• _EXERCISE REQUIREMENTS_
(a) From the passage on victim identification and support, copy the part that begins with "We want to see" and ends with "the identification and support of victims.".
(b) Extend the passage on victim identification and support, picking up right after its final sentence.

• _SOURCE DOCUMENT_
==*==

We want to see further improvements in identification and support of victims. That is why we are piloting the transformational recommendations of the national referral mechanism review to ensure that we get it right. It is also why we have committed to a formal public consultation to develop statutory guidance, under Clause 49, on victim identification and support. This will ensure that non-governmental organisations and others with expertise can help the Government to further improve the identification and support of victims.

I have some specific concerns. Given the period of major change that the NRM is currently going through, I would caution against specifying what the regulations must contain before the results of the pilots and the consultation on the guidance have helped us to frame future regulations. I also have concerns about the potential implications of the wording of the amendment, which could, for example, arguably conflict with the UK’s current policy of providing discretionary leave to victims where they are supporting a police investigation under our international obligations.

==*==

• _GIVEN MATERIAL_
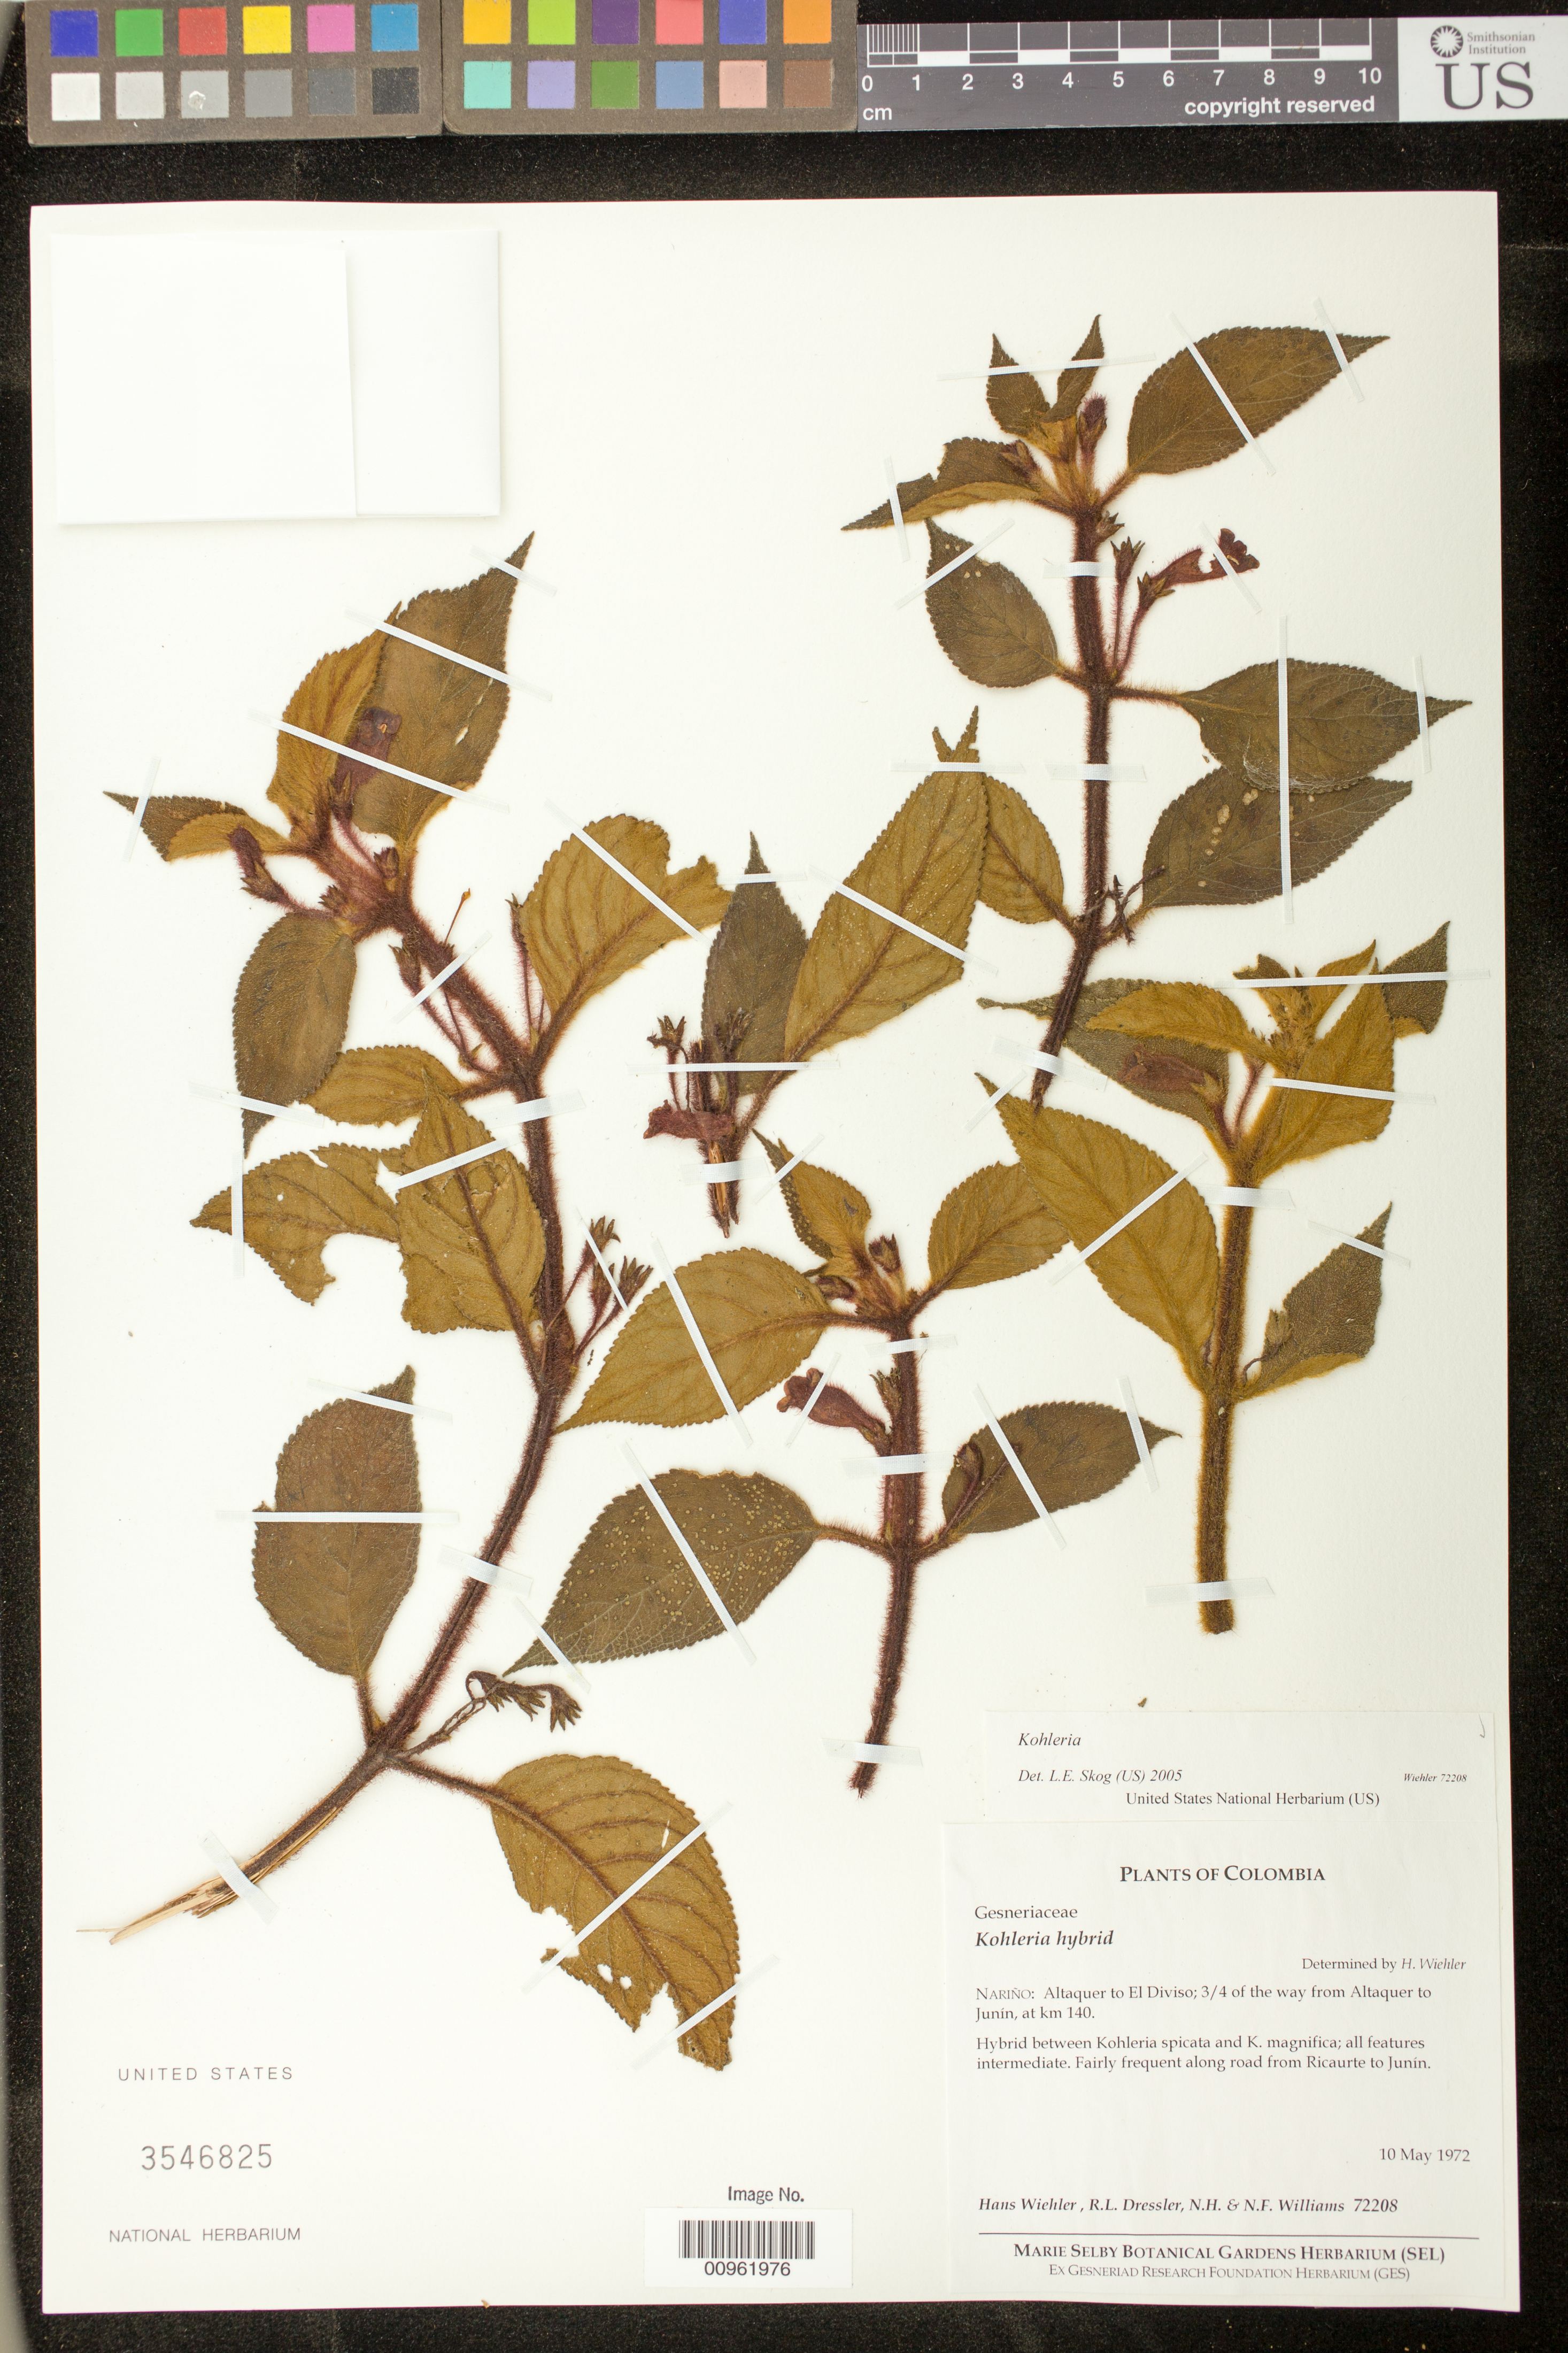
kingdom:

==*==

• _TASK RESPONSES_
(a)
We want to see further improvements in identification and support of victims. That is why we are piloting the transformational recommendations of the national referral mechanism review to ensure that we get it right. It is also why we have committed to a formal public consultation to develop statutory guidance, under Clause 49, on victim identification and support. This will ensure that non-governmental organisations and others with expertise can help the Government to further improve the identification and support of victims.

(b)
The regulations will be subject to the affirmative procedure, so Parliament will have an opportunity to comment on them before they are passed. Given that we have already come a long way on the issue by including an enabling power in the Bill and given the assurances I have provided about our international obligations, I ask my noble friend to reflect further on his amendment.

I will just deal with a couple of other issues. The first one is the point made by the noble and learned Baroness, Lady Butler-Sloss, who asked whether the

4 Mar 2015 : Column 229

regulations will include information about our international obligations. The answer is, yes, the regulations will include the international obligations we have discussed, including the type of victim support set out in the Council of Europe conventions. To distil this down to a fine point, which my noble friend was eager to ensure: when the guidance comes forward in statutory form, will it spell out what is going to be provided? I can say unequivocally that the answer to that is yes. That is reinforced on page 62 of the

Modern Slavery Strategy

document. It is further cross-referenced in the NRM review, which on page 38 makes many recommendations about the nature of the identification and support which should be given for this. The Government have stated categorically that we support in principle all the recommendations which have been made in the NRM review.

I am grateful to my noble friend for seeking those reassurances. I hope that he will see that we have been genuine in our desire to find a way in which we can address his concerns. We have not been able to do it by accepting this amendment, but I hope that the additional words which I have been able to put on the record from the Dispatch Box today will give him the reassurance he seeks and enable him to withdraw his amendment.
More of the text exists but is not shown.